Let’s be honest, the banking industry has not been known for its rapid rate of innovation over the years. Instead, it’s focused on building trust from its customers, mainly through protecting the money they are given the responsibility to. This strategy has paid off in the past, with Brits trusting their banks more than their European counterparts. However, this has come at a price as confidence in banks operating in consumers’ interest is low at just 36%. The one thing banks have always had though to keep them ‘top of the tree’, is access to consumer’s personal financial data.
Now, with the introduction of the Second Payment Services Directive (PSD2), innovation is front of mind as the industry removes its barriers and enters the Open Banking era. This move has opened the door for non-traditional financial services companies to access this data and use their innovation to offer the personalised services that consumers are demanding. This can be through a broadband provider having access to a consumer’s spending habits and offering them a seamless and cheaper option to change to, therefore helping them save money.
The spark the banking industry needs
The hope with this new directive is that it will spark a new-found era of innovation by opening the industry to competition. However, before any banks think this could be the beginning of the end, nothing could be further from the truth. The key part to making all of this a success, is convincing consumers to allow their data to be used by the non-traditional companies. While the technology sector might be known for their innovation, banks are still the benchmark when it comes to trust. This is because of the security that banks put in place to protect consumer data. It’s rare to hear about a big bank being breached, but further afield, breaches are much more common.
This is where the opportunity for banks lies. If they can increase the rate of their innovation, then it will be much easier for them to keep customers on board, rather than see them go elsewhere. One way of doing this could be to partner with the fintech community and use their innovative prowess to offer the personalised services that consumers are looking for.
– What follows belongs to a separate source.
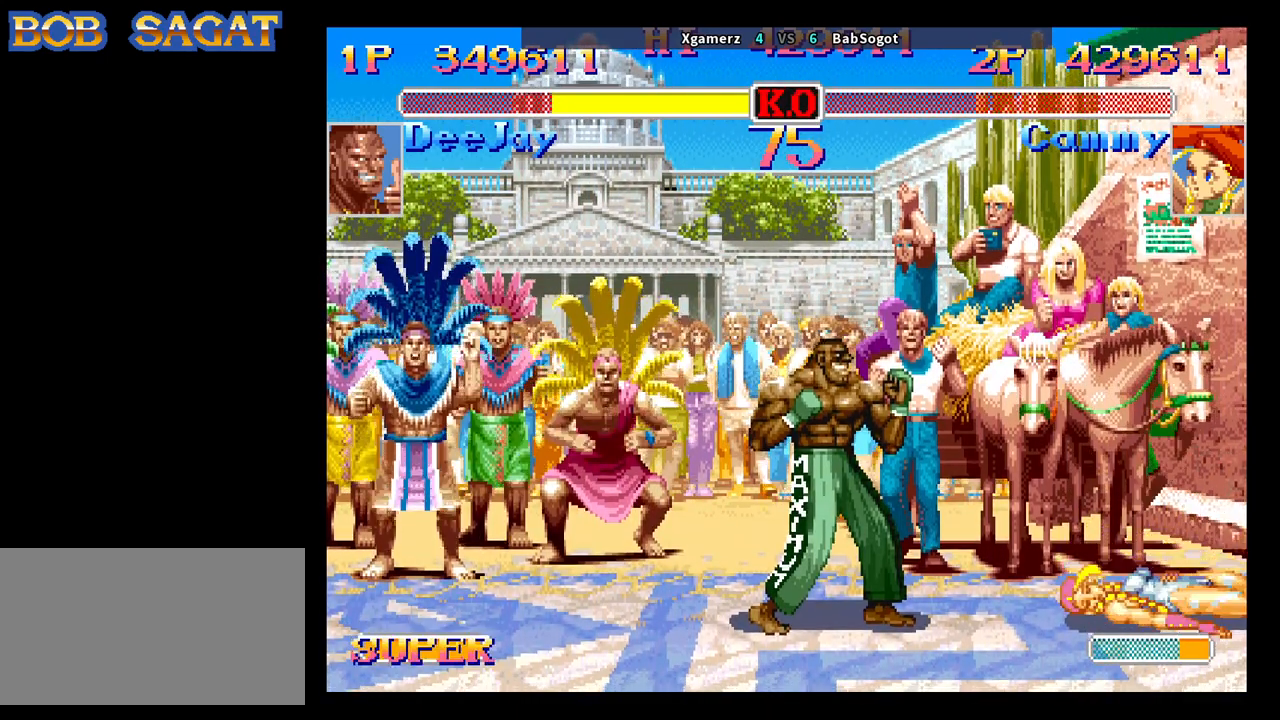
{"buttons": ["CROSS", "SQUARE", "TRIANGLE", "R1"], "left_stick": "center", "events": []}
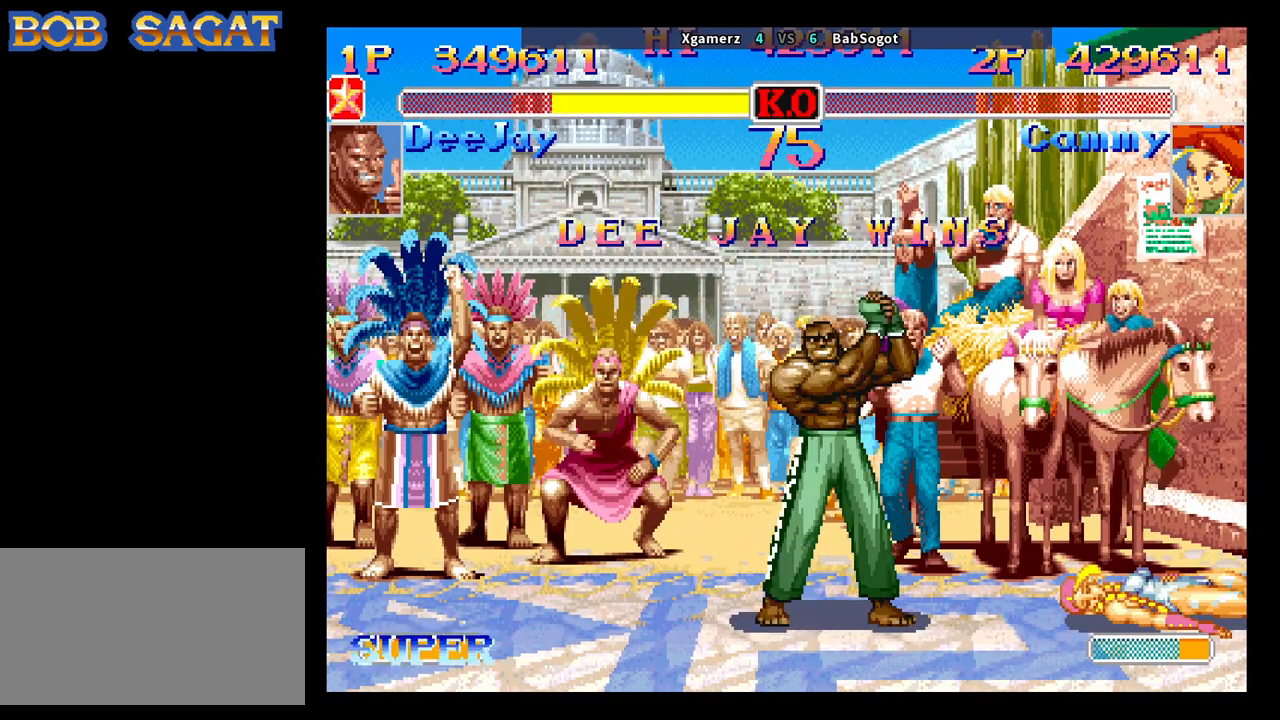
{"buttons": ["CROSS", "SQUARE", "TRIANGLE", "R1"], "left_stick": "center", "events": []}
It really is a win-win situation for consumers. They will get the best of both worlds as either partnerships happen, or each side will go their own way – driving up the rate of innovation purely through competition.
This era is putting down roots
With PSD2 now three months old, it will clearly change the way the whole financial industry operates. Juniper recently published its report into the global B2B money transfer industry, predicting that it will increase from $150 trillion to $218 trillion by 2022. This sector has long struggled with innovation and not been able to move on quickly – there are still many companies that pay suppliers through cheques! It’s Juniper’s prediction that PSD2 will help spark innovation in this area through partnerships or traditional banks will soon find themselves outmanoeuvred.
What is clear is this new era is certainly not going away and is setting up shop for the long haul. Banks face an incredible opportunity, rather than a perceived threat, if they can just embrace it in the right way. In any industry, it’s always about moving forward and giving the customers what they want, and the financial industry is no different. Banks will need to adapt, but this could be the start of their next great era.